26 different treatments for breast, bowel, prostate and other cancers will cease to be funded from November this year, as officials seek to control the runaway cost of the fund. 

Among eight drugs “de-listed” altogether is breast cancer treatment Kadcyla, which can extend life by on average six months but costs a £90,000 per year for each patient.

Some drugs will remain accessible via the fund, but only for particular cancers or stages of cancer. For example, Avastin will remain available for ovarian and some other cancers, but will no longer be accessible for cervical, breast or bowel cancer.

All patients currently receiving the drugs will continue to do so, but from November no new patients will have access via the fund.

The Cancer Drugs Fund (CDF), which is only available to patients in England, was set up by the Coalition government in 2011 to pay for drugs that had already been rejected as too expensive by National Institute of Health and Care Excellence (NICE). The decision was widely viewed as a political response to the public backlash that occurred every time NICE rejected a new drug on the grounds of cost-effectiveness.

Initially set at £200m, annual funding has increased to £340m this year, but the fund, which has helped 72,000 patients, is set to overspend by £70m in 2015/16. 

Cancer charities reacted with dismay to the latest cuts. NHS England had already de-listed 35 treatments in March this year. Baroness Delyth Morgan, chief executive at Breast Cancer Now, said it was “a dreadful day for breast cancer patients.”

“Kadcyla is a one-of-a-kind drug proven to extend life, and the fact is that because government, the NHS and the pharmaceutical industry have failed to agree realistic prices for new drugs, some women will die sooner,” she said.

“Despite many families relying on it, the CDF has unfortunately failed, and today’s delisting will further reduce the NHS’ ability to keep pace with Europe in the treatment of breast cancer.”

The fund is due to expire in March. NHS England said it would “shortly” be consulting with NICE on the establishment of a new “more systematic approach to getting the best price for cancer drugs”. 

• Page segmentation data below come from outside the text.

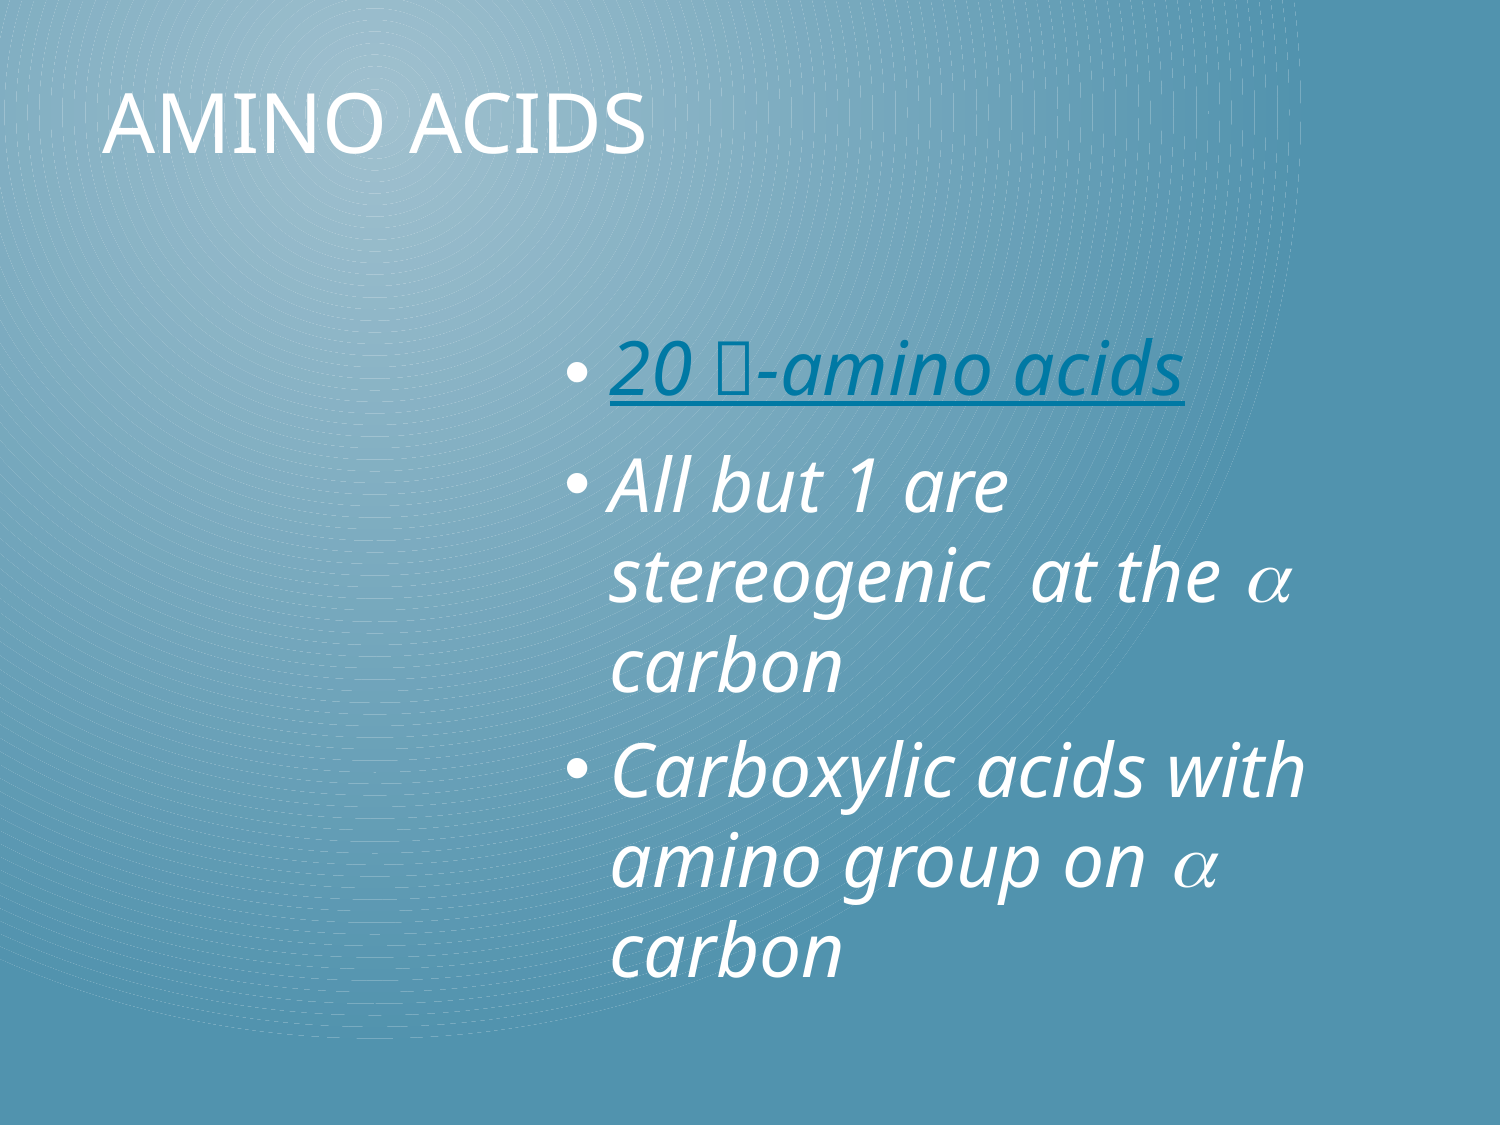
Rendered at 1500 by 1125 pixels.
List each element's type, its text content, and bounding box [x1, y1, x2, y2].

title Amino acids [87, 62, 950, 388]
list 20 -amino acids All but 1 are stereogenic at the  carbon Carboxylic acids with amino group on  carbon [549, 312, 1338, 1063]
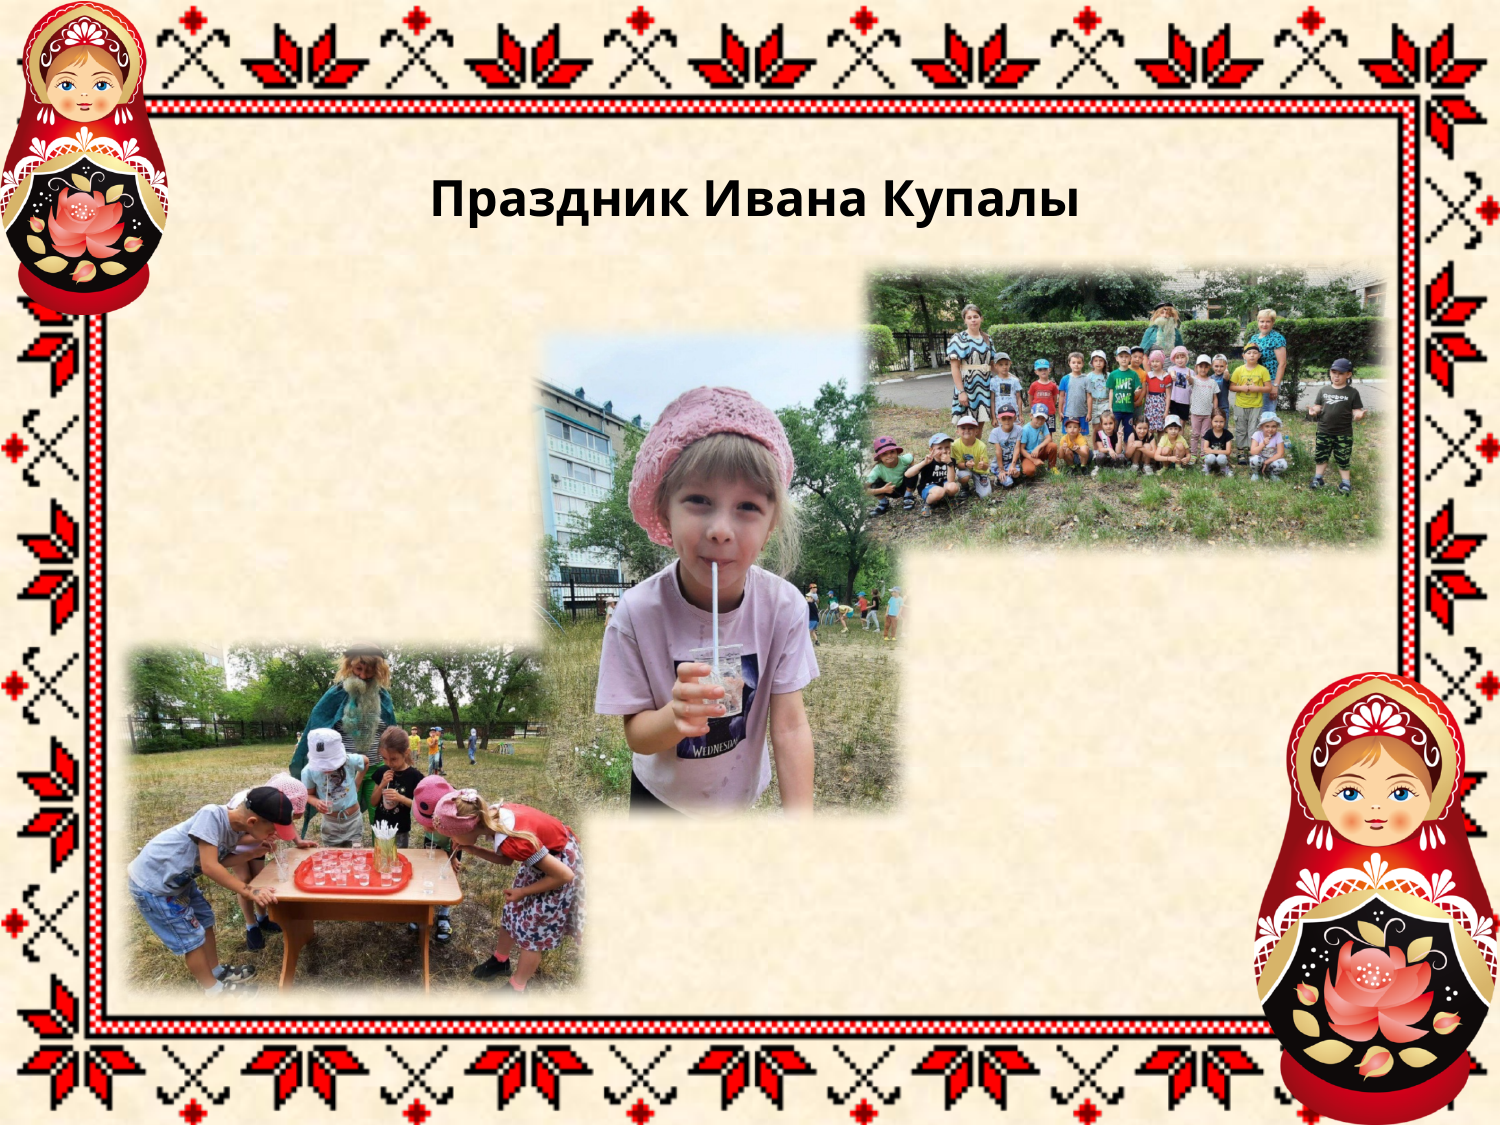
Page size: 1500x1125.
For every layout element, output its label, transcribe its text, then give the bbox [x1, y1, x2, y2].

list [525, 314, 916, 826]
picture [0, 0, 1500, 1125]
title Праздник Ивана Купалы [183, 125, 1329, 268]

Simon Stevens, the chief executive of NHS England, hinted earlier this week at a new system in which NICE would have the power to approve certain drugs on a provisional basis in order to test their effectiveness in the NHS before making a final decision.

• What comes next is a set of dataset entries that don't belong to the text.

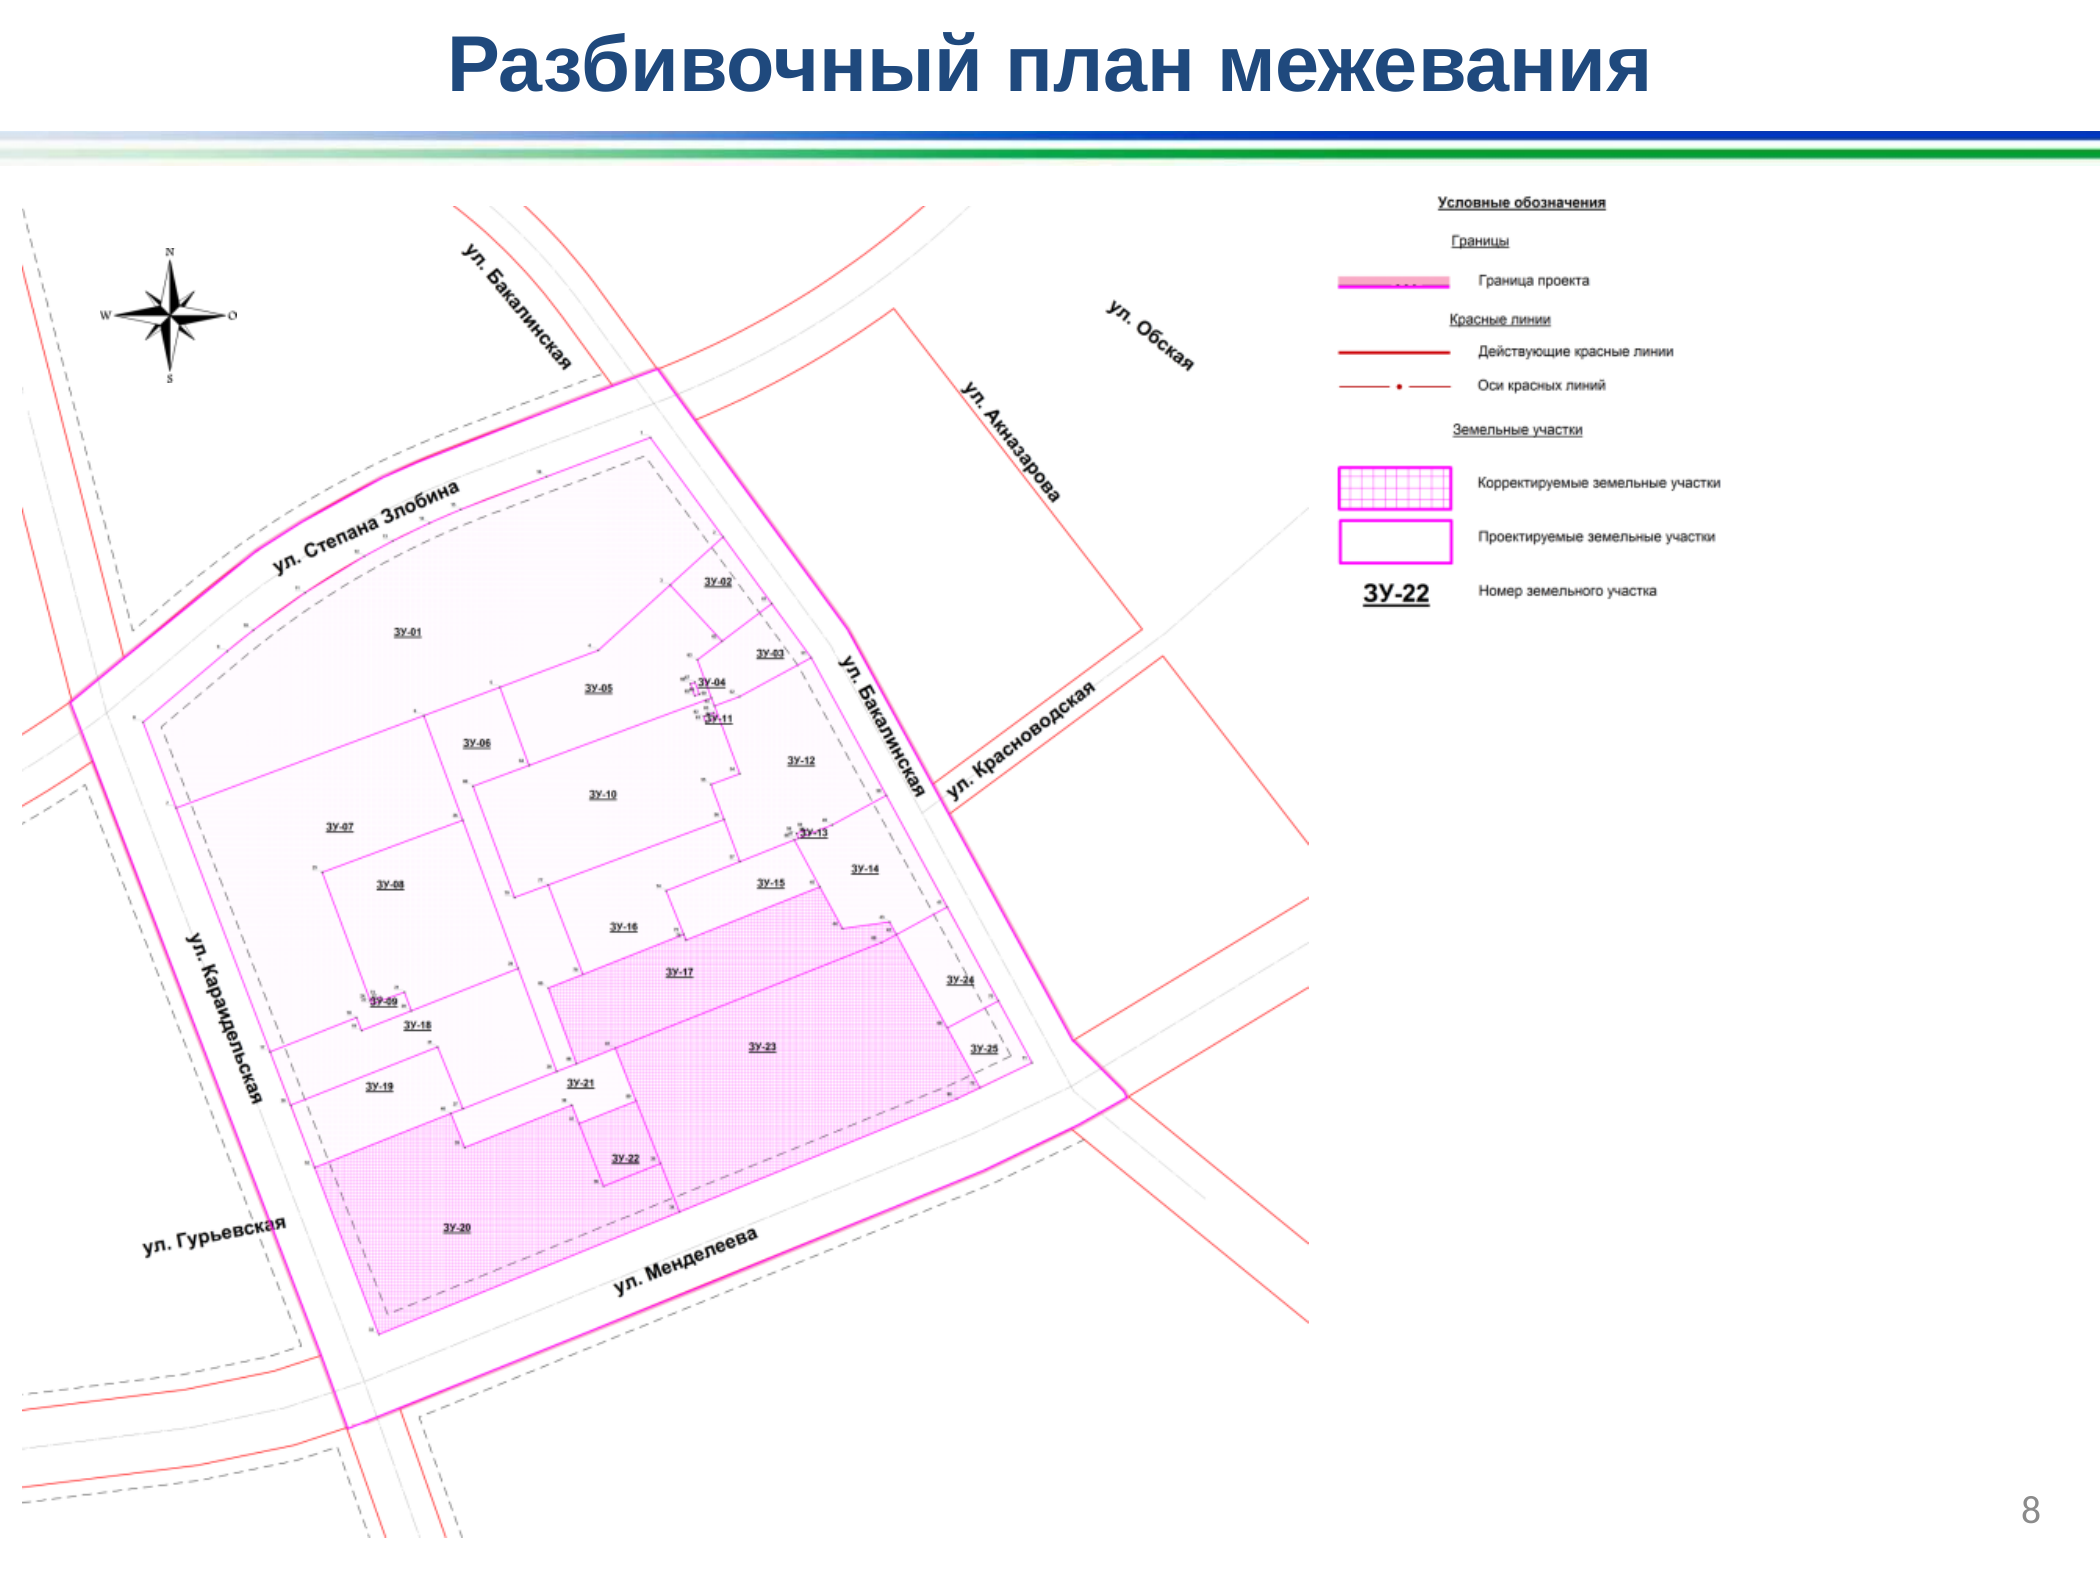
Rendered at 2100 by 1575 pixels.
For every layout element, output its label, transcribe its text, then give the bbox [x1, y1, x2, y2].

slide_number 8 [1574, 1465, 2065, 1550]
picture [22, 206, 1309, 1538]
picture [0, 130, 2100, 166]
text_box Разбивочный план межевания [0, 0, 2100, 120]
picture [1327, 177, 1730, 618]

“We’re never going to be the country that pays the highest prices for things and nor should we aim to be,” he told delegates at an NHS conference in Manchester on 2 September. “What we want to do in respect of cancer drugs is to make sure we have, in addition to the usual NICE appraisal processes where NICE can say ‘yes’ or ‘no’, they can [also] say ‘maybe we should test this particular product further to find out if it’s good as we think it might be’.”

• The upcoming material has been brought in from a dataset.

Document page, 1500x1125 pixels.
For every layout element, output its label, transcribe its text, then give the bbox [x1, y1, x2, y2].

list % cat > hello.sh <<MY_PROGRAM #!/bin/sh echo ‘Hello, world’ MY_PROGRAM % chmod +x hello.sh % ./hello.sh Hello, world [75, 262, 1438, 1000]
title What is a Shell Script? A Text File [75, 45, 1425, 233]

However, the Department of Health insisted that it was “absolutely committed” to the CDF.

Drug companies have also been critical of the fund. Alison Clough, acting chief executive officer of the Association of the British Pharmaceutical Industry said the cuts were “extremely disappointing” but criticised the fund as a “sticking plaster”.

“We believe that the de-listing process, which we recognise will be distressing for cancer patients, could have been avoided if NICE and NHS England had transitioned earlier to a more appropriate, sustainable solution for evaluating and approving cancer medicines for routine use,” she said.

Professor Peter Clark, oncologist and chair of the CDF, said: “There is no escaping the fact that we face a difficult set of choices, but it is our duty to ensure we get maximum value from every penny available on behalf of patients. We must ensure we invest in those treatments that offer the most benefit, based on rigorous evidence-based clinical analysis and an assessment of the cost of those treatments.”